• Research,

Grand Paris EUR FRAPP

Graduate School

Published on December 4, 2023 Updated on February 1, 2024

This graduate school is based on the premise that French is an international language, a shared commodity, and a cultural good, not only for France and its neighbors, but also for a large number of former colonies and outposts of French influence abroad. When compared to other multilingual countries, plural francophone societies offer a prism through which we can explore the politics of language, the geopolitics of power, and biopolitical issues crucial to Europe today, such as migration and the rise of nationalism.

The object of study is nothing less than our university's relationship with its region–a diverse melting pot on the outskirts of a world capital–and how it can participate in the local educational dynamic, while contributing to the global scientific conversation around the politics of language, north-south relations, and the inequalities inherited from France's colonial past.

Our solid foundation of decades of excellence in francophone studies have made our university the hub of a major international network of high-level research and intensive discussions at the graduate and postgraduate levels, thanks to joint degrees and PhD programs.

The FRAPP Graduate School will build on this foundation through an emerging interdisciplinary framework. Known as "Transformations, Inequalities, Resistances", the framework, which is a strategic priority for UPEC, has fostered unprecedented levels of cooperation among experts in areas such as literature, linguistics, foreign languages, geography, history, philosophy, law, economics, political science, and sociology. These experts all focus their research on power dynamics in a globalized world, and pay particular attention to the educational needs of their students on a local level. We also see tremendous value in investing our resources in the mobility of promising international students from the global south.

Our aim is to offer students unique opportunities to acquire critical, scientific skills as early as the undergraduate level, so they can develop an interest in interdisciplinary research and conduct their own projects. Individualized study programs will include internships in local laboratories or institutions abroad. We are building on existing partnerships with institutions in the Paris region, French research institutes abroad, and universities in the Americas, Africa, and Asia to establish a strong research and study network from which our students will benefit.

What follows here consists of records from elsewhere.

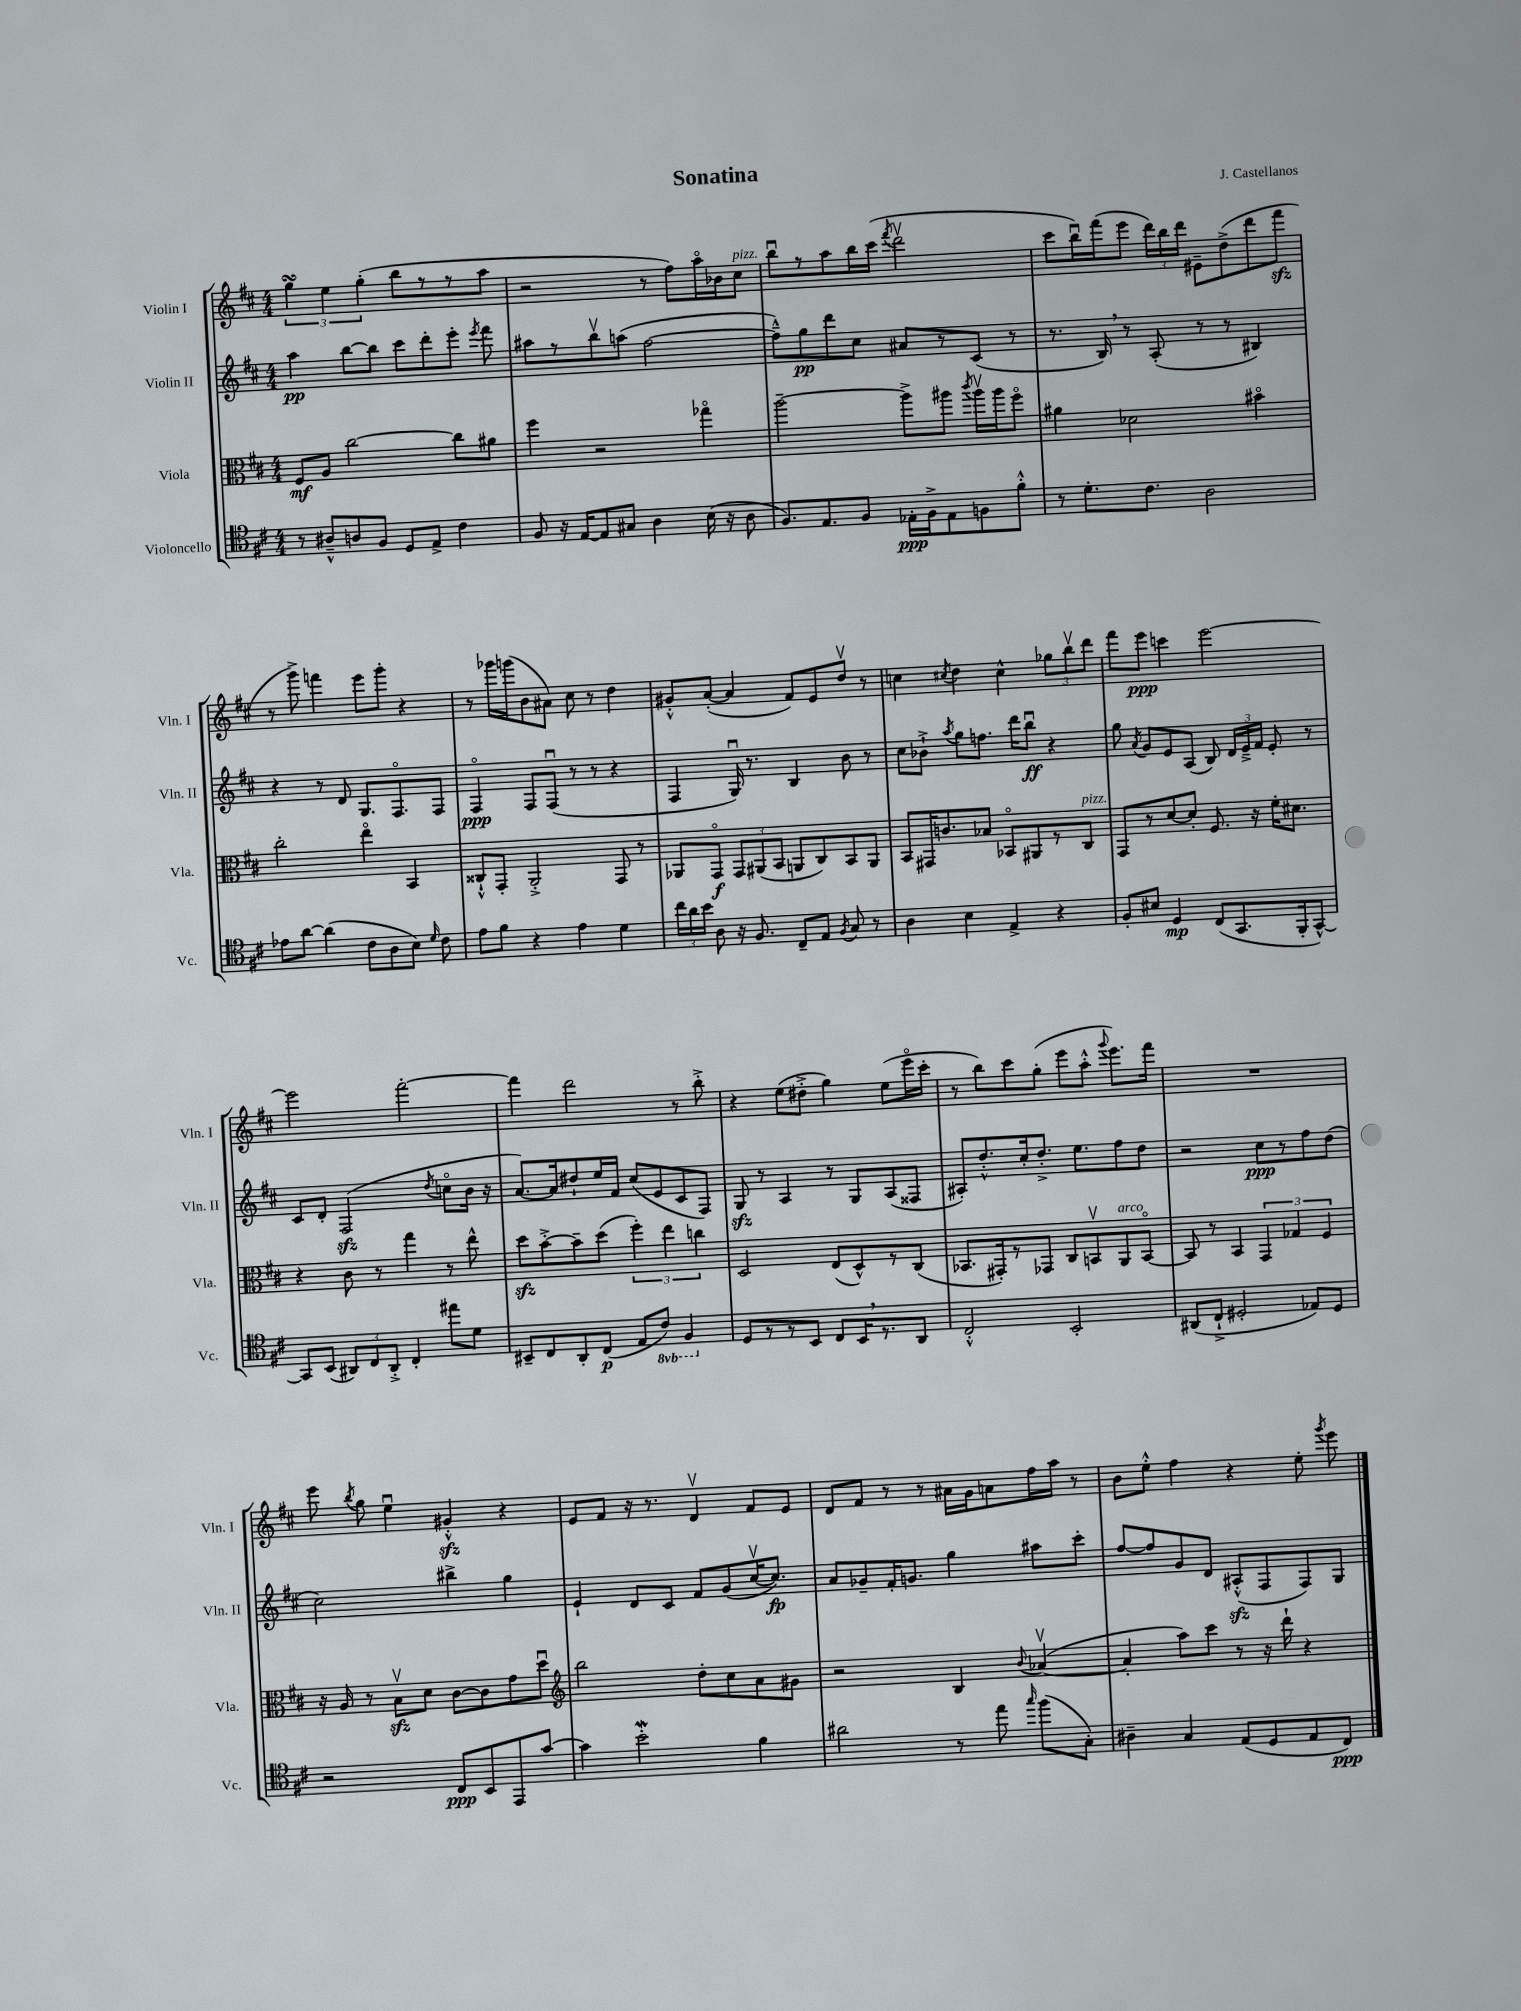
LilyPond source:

\header { title = "Sonatina" composer = "J. Castellanos" }
<<
\new StaffGroup <<
\new Staff = "s0" \with { instrumentName = "Violin I" shortInstrumentName = "Vln. I" } {
    \clef treble \key d \major \numericTimeSignature \time 4/4
    \autoBeamOff \tuplet 3/2 { g''4\turn e''4 g''4-.( } b''8[ r8 r8 a''8] |
    r2 r8 fis''8[) a''16\flageolet bes'16 cis''8]^\markup { \italic "pizz." } |
    b''8[\downbow r8 a''8 b''16 cis'''16]( \acciaccatura { fis'''8 } d'''2\upbow |
    cis'''8[ b''16\downbow) fis'''16( e'''8] \tuplet 3/2 { d'''16[) b''16 d'''16] } eis'8[-- d''8->( d'''8 fis'''8]\sfz |
    r8 g'''8->) f'''4 e'''8[ g'''8]-. r4 |
    r8 ges'''16[ g'''16( b'8 ais'8]) cis''8 r8 d''4 |
    gis'8[-.-^ a'8]~-.( a'4 fis'8[) e'8 d''8]\upbow r8 |
    c''4 \acciaccatura { cis''8 } d''4 cis''4-^ \tuplet 3/2 { ges''8[ b''8\upbow d'''8] } |
    fis'''8[ e'''8]\ppp c'''4 e'''2~ |
    e'''2 fis'''2~-. |
    fis'''4 d'''2 r8 b''8-.-> |
    r4 e''8[( dis''8]-.-> g''4) e''8[( e'''16\flageolet cis'''16]-. |
    r8 b''8[) cis'''8 g''8]-.( e'''8[ a''8]-.-^ \appoggiatura { g'''8 } e'''8.[) fis'''16] |
    R1 |
    e'''8 \acciaccatura { b''8 } g''8 e''4\downbow gis'4-.-^\sfz r4 |
    e'8[ fis'8] r16 r8. d'4\upbow fis'8[ e'8] |
    d'8[ fis'8] r8 r8 ais'16[ g'16 a'8 fis''16 a''16] r8 |
    b'8[ e''8]-.-^ fis''4 r4 e''8-. \acciaccatura { g'''8 } e'''8 \bar "|." |
}
\new Staff = "s1" \with { instrumentName = "Violin II" shortInstrumentName = "Vln. II" } {
    \clef treble \key d \major \numericTimeSignature \time 4/4
    \autoBeamOff a''4\pp b''8[~ b''8] cis'''8[ d'''8-. e'''8]-. \acciaccatura { e'''8 } fis'''8 |
    ais''8[ r8 b''8\upbow a''8]( fis''2~ |
    fis''8[---^) g''8\pp d'''8 cis''8] ais'8[ r8 cis'8]( r8 |
    r8. b16) \breathe r8 a8-.( r8 r8 bis4) |
    r4 r8 d'8 g8.[ fis8.\flageolet fis8] |
    fis4\flageolet\ppp fis8[ fis8]\downbow( r8 r8 r4 |
    fis4 g16\downbow) r8. b4 b'8 r8 |
    cis''8[ bes'8]-!-> \acciaccatura { a''8 } g''8[ f''8.] d'''16[ b''8]\downbow\ff r4 |
    g''8 \acciaccatura { a'8 } g'8[ e'8 a8]( b8) \tuplet 3/2 { d'16[ e'16---> fis'16] } e'8-. r8 |
    cis'8[ d'8]-. fis2\sfz( \acciaccatura { d''8 } c''8[\flageolet b'16] r16 |
    a'8.[~) a'16 dis''8-! e''16 fis'16] cis''8[( e'8 cis'8 fis8]) |
    g8\sfz r8 a4 r8 g8[ a8( fisis8] |
    ais8[-.) d''8.-.-^ cis''16-. d''8.]-.-> e''8.[ fis''8 d''8] |
    r2 cis''8[\ppp r8 fis''8 d''8]( |
    cis''2) bis''4-> g''4 |
    e'4-! d'8[ cis'8] fis'8[ g'8( cis''16~\upbow cis''8.]\fp) |
    a'8[ ges'8-- fis'16-. g'8.] g''4 ais''8[ cis'''8]-. |
    fis''8[~ fis''8 g'8 d'8] ais8[-.-^\sfz( fis8 fis8) g8] \bar "|." |
}
\new Staff = "s2" \with { instrumentName = "Viola" shortInstrumentName = "Vla." } {
    \clef alto \key d \major \numericTimeSignature \time 4/4
    \autoBeamOff fis8[\mf a8] cis''2~ cis''8[ ais'8] |
    fis''4 r2 ges''4\flageolet |
    a''2~-- a''8[-> ais''8] \acciaccatura { cis'''8 } ais''16[\upbow ais''16 fis''8]\flageolet |
    ais'4 des'2 bis'4\flageolet |
    cis''2-. e''4\flageolet b,4 |
    cisis8[-!-^ g,8]-. a,2-.-> g,8 r8 |
    aes,8[ g,8]\flageolet\f \tuplet 3/2 { g,8[ ais,8( b,8] } a,8[ cis8) b,8 a,8] |
    b,8[ gis,16 c'8. bes8] bes,8[\flageolet ais,8 r8 cis8]^\markup { \italic "pizz." } |
    g,8[ r8 d'8~ d'8]-. fis8. r16 fis'16[-. dis'8.] |
    r4 cis'8 r8 g''4 r8 e''8-^ |
    d''8[\sfz b'8~-.-> b'8-- d''8]( \tuplet 3/2 { fis''4-.) e''4 c''4 } |
    d2 e8[( d8-^) r8 cis8]( |
    bes,8.[ gis,16-.) r8 ges,8] cis8[ b,8\upbow a,8^\markup { \italic "arco" } b,8]~\flageolet |
    b,8 r8 b,4 \tuplet 3/2 { g,4 ges4 fis4 } |
    r16 a16 r8 b8[\upbow\sfz d'8] cis'8[~ cis'8 g'8 d''8]\downbow |
    \clef treble b''2 d''8[-. cis''8 a'8 gis'8] |
    r2 b4 \appoggiatura { b'8 } aes'4~\upbow( |
    aes'4-. a''8[) cis'''8] r8 r16 d'''16-! r4 \bar "|." |
}
\new Staff = "s3" \with { instrumentName = "Violoncello" shortInstrumentName = "Vc." } {
    \clef tenor \key d \major \numericTimeSignature \time 4/4 \set Staff.ottavationMarkups = #ottavation-simple-ordinals
    \autoBeamOff r8 ais8[---^ a8 fis8] d8[ e8]-> cis'4 |
    fis8 r16 e16[~ e8 gis8] a4 b16( r16 a8 |
    fis8.[) e8. fis8] ees16[-.\ppp fis16-> ees8 f8 fis'8]-.-^ |
    r8 d'8.[-. cis'8.] a2 |
    ees'8[ a'8]~ a'4( cis'8[ a8 b8]) \grace { d'16 } cis'8 |
    e'8[ fis'8] r4 e'4 d'4 |
    \tuplet 3/2 { cis''16[ a'16 b'16] } a8 r16 fis8. cis8[-- e8] \acciaccatura { fis8 } g8 r8 |
    a4 b4 e4-> r4 |
    fis8[-. bis8] d4\mp cis8[( g,8. fis,16-. g,8]~-^) |
    g,8[ b,8]( \tuplet 3/2 { ais,8[) cis8 ais,8]-.-> } cis4-. eis''8[ d'8] |
    bis,8[-- cis8 a,8-. cis8]\p( e8[ \ottava #-1 cis8]) fis,4 \ottava #0 |
    d8[ r8 r8 b,8] cis8[ b,16 \breathe r8. a,8] |
    cis2-.-^ b,2-. |
    ais,8[( cis8]-!-> dis2-. ees8[) dis8] |
    r2 cis8[\ppp b,8 e,8 g'8]~ |
    g'4 b'2-.\mordent fis'4 |
    ais'2 r8 e''8 \grace { g''16 } fis''8[( g8]-.) |
    ais4-- g4 e8[( d8 e8 cis8]\ppp) \bar "|." |
}
>>
>>
\layout { \context { \Score \remove "Bar_number_engraver" } }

Our aim is not limited to the scientific impacts of these agreements, as beneficial as they may be. By training master's and PhD students to develop a keen understanding of the politics of language and geopolitical contexts, we hope to make them aware of intersectionality and the many power dynamics that they are likely to encounter in their professional experiences, whether in academia, teaching, international organizations, local authorities, NGOs, or associations.

We believe that our programs will provide the ethical and international relations skills necessary for sharing francophonie as a shared commodity that can be used to decolonize minds.

Our approach has the support of a consortium of partners in Paris, such as the Musée du Quai Branly and INALCO (Institut National des Langues et Cultures Orientales), and partners with international reach such as the AUF (Agence Universitaire de la Francophonie) and the IRD (Institut de Recherche pour le Développement). They will contribute to our programs and provide our students with internship opportunities and professional prospects.

Funding: €5.95 million

Graduate Schools

Graduate schools are designed to enable each university campus to enhance the impact and international appeal of its programs and research in one or more scientific fields. Graduate schools work with research bodies and offer master's and PhD programs, as well as host one or more high-level research laboratories.